■ 抜粋 ■
転機3:ついにインターネットとスマホを入手

ちょうどそのころ、母親がスマホを購入し、テザリングが使えるようになりました。僕は相変わらずガラケーでしたが。

そこで、僕は母親のスマホのテザリングでノートパソコンでプログラミングしたり、Twitterしたりができるようになりました。SNSという概念と出会ったのもこの頃です。クラスメイトはほぼ全員Twitterで繋がっていたので、みんな放課後にもこれだけオンラインで会話していたんや・・・と衝撃を受けました。

母親が家にいるときしかネットが使えないって、魅力半減だと思う(?)のですが、ネットが家で使えるだけで十二分にパラダイムシフトでした。

続いて、パソコンの電源のつけ方を教えてくれて、また一緒にインターンにも行った師匠が、僕にiPadとAndroidスマホをくれました。

買い換えるから古い方の端末あげるよ、将来エンジニアになるならスマホは使えるほうが良いでしょと言ってくれたのですが、控えめに言って仏でした。

こうなると今度は母親のスマホが限界を迎えました。テザリングでノートパソコンとスマホとタブレットが常時繋がっているので、端末の負担が半端なかったようです。

母親はついに観念して、あんたはもう来年就職するなら、1年間は私が払うけど就職したらあんたが払うんやで、とWiMAXを契約してモバイルルーターを僕に渡してくれました。

ついに、インターネットも手に入れることができました。

高専卒の就活事情

高専卒の就活は、一般的には推薦応募の形を取っており、すでに過去高専卒の採用経験がある企業が、1次面接や2次面接くらいで内定を出すパターンが大半を占めていました。その代わり推薦なので同時に1社しか受けれないという形です。

それだけ高専卒は社会的に働きの良さが認められているということですが、ネガティブな言い方をすると、高専生は高専卒の価値を認めている企業にしか入れないような格好になっていました。

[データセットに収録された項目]
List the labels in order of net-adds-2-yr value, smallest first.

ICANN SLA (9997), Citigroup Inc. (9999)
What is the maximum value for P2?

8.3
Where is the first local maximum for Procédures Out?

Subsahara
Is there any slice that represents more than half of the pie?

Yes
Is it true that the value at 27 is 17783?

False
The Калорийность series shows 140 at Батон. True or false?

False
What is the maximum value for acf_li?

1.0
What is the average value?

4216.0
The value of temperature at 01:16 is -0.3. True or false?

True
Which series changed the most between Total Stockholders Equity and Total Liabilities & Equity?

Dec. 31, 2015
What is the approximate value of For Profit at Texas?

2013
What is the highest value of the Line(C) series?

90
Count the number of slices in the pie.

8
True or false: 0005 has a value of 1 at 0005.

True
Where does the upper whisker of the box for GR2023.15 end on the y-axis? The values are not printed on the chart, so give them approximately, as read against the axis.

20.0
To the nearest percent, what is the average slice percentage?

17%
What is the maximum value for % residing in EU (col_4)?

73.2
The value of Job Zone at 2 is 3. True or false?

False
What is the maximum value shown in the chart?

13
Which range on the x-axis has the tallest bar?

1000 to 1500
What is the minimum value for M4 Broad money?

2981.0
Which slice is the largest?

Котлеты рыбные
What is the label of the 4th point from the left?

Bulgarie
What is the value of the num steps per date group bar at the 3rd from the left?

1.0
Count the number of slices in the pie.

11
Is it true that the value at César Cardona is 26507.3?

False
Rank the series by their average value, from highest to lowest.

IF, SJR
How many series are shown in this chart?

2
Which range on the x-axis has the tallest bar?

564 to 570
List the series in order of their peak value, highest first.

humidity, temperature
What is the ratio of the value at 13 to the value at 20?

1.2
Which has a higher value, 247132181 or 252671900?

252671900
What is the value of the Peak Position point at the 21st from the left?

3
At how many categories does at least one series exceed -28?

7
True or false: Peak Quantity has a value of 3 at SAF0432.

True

■ 作業依頼 ■
上の抜粋を、一字も変えずに最初から最後まで書き写せ。

■ 解答例 ■
転機3:ついにインターネットとスマホを入手

ちょうどそのころ、母親がスマホを購入し、テザリングが使えるようになりました。僕は相変わらずガラケーでしたが。

そこで、僕は母親のスマホのテザリングでノートパソコンでプログラミングしたり、Twitterしたりができるようになりました。SNSという概念と出会ったのもこの頃です。クラスメイトはほぼ全員Twitterで繋がっていたので、みんな放課後にもこれだけオンラインで会話していたんや・・・と衝撃を受けました。

母親が家にいるときしかネットが使えないって、魅力半減だと思う(?)のですが、ネットが家で使えるだけで十二分にパラダイムシフトでした。

続いて、パソコンの電源のつけ方を教えてくれて、また一緒にインターンにも行った師匠が、僕にiPadとAndroidスマホをくれました。

買い換えるから古い方の端末あげるよ、将来エンジニアになるならスマホは使えるほうが良いでしょと言ってくれたのですが、控えめに言って仏でした。

こうなると今度は母親のスマホが限界を迎えました。テザリングでノートパソコンとスマホとタブレットが常時繋がっているので、端末の負担が半端なかったようです。

母親はついに観念して、あんたはもう来年就職するなら、1年間は私が払うけど就職したらあんたが払うんやで、とWiMAXを契約してモバイルルーターを僕に渡してくれました。

ついに、インターネットも手に入れることができました。

高専卒の就活事情

高専卒の就活は、一般的には推薦応募の形を取っており、すでに過去高専卒の採用経験がある企業が、1次面接や2次面接くらいで内定を出すパターンが大半を占めていました。その代わり推薦なので同時に1社しか受けれないという形です。

それだけ高専卒は社会的に働きの良さが認められているということですが、ネガティブな言い方をすると、高専生は高専卒の価値を認めている企業にしか入れないような格好になっていました。